Hill's Pet Science Nutrition (a division of Colgate-Palmolive, yes the toothpaste and soap people)
Nestle Purina (a division of the same company that makes Nestle chocolate and Lean Cuisine!)
Kraft Foods, Nestle Foods, Unilever, ConAgra, etc have internship programs. Human and animal foods are very similar from a product design perspective. Actual, pet foods have a lot of regulations that they must meet.
While pet foods can be interesting, designing them, there are sensory science folks who work to find out which foods the animals prefer. Pretty much every food product at the grocery store goes through a sensory panel before going into the marketplace. The cool thing is that the pet food industry has a similar thing. If a dog won't eat a particular pet food, the owner won't buy it anymore. There are scientists who run sensory tests.
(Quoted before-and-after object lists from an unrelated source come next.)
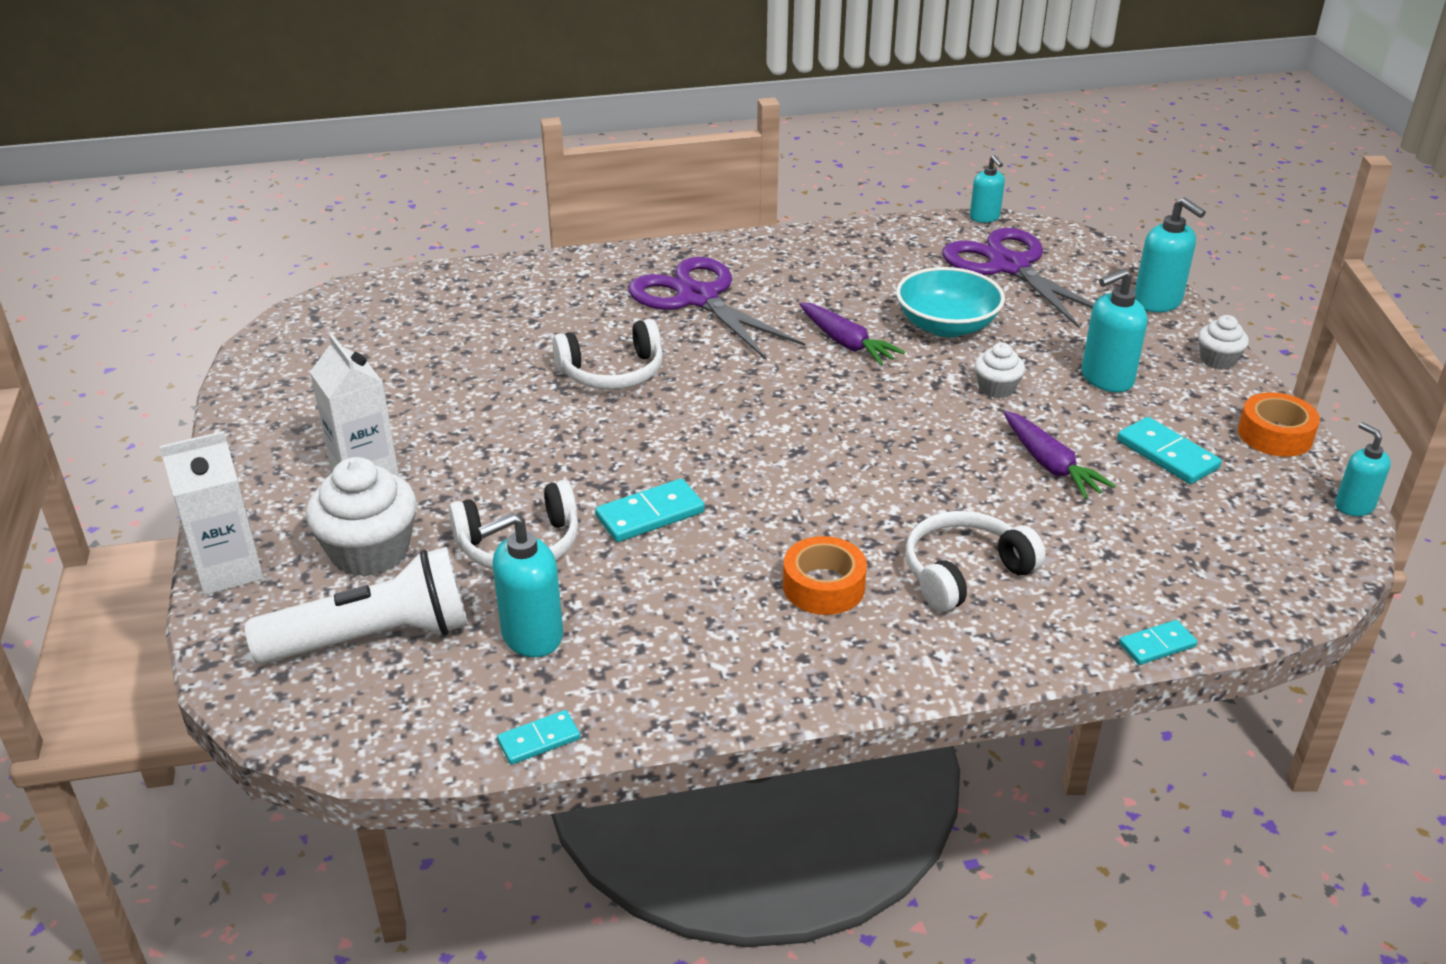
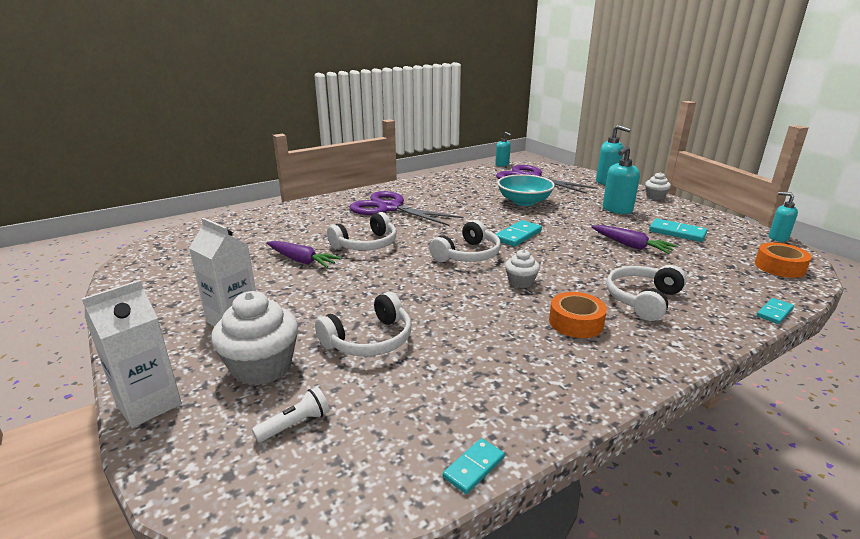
camera: 20 degrees left, 10 degrees down
white flashlight [245,547,468,664] -> white flashlight [252,387,329,443], size x0.43
turquoise soap dispenser [478,513,563,657] -> none
turquoise domino [595,479,705,542] -> turquoise domino moved to [496,220,542,247]
purple carrot [799,302,905,365] -> purple carrot moved to [267,241,341,268]
white cupcake [975,343,1025,399] -> white cupcake moved to [505,249,540,288]
orange tape [1238,392,1320,457] -> orange tape moved to [755,242,812,278]
none -> white headphones [429,220,501,262]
Food is a very polarizing topic these days. Many companies (especially larger companies) often try to have options for folks looking for "cleaner", less processed foods. Kraft has Back to Nature. Kellog has Kashi. Amy's Kitchen also hires interns.
If you find that the sensory piece is really neat, there are organizations like the Monell Center in Philadelphia that study sensory input and how it interacts with the brain. It's a multi-disciplinary approach. They have a program for undergrads - it's about half way down the page at this link:
Biology is such a good area of study as you can go a bunch of ways. It doesn't have to be vet school either. If working with people is ok, then physical therapy is an option.
You note that the natural world fascinates you. Antarctica poses some interesting questions too. There are intership programs to "try out" that kind of work:
Neuroscience is a wide open area of study. Richard Davidson at the University of Wisconsin does a lot of work in this area. If you're at a school that has a neuroscience program, I'd start by taking an intro class and meeting the professor. Find out if there are opportunities for undergrad projects. Professors are looking for help in their labs. Neat opportunities.
It's overwhelming to see what options there are. I know I never heard of flavor chemistry when i got my degree in chemistry. I fell into this area and I'm glad I did.
Thinking about what you dig or groove on can help you try stuff out. Internships are handy.
Keep posting questions! Lots of options out there.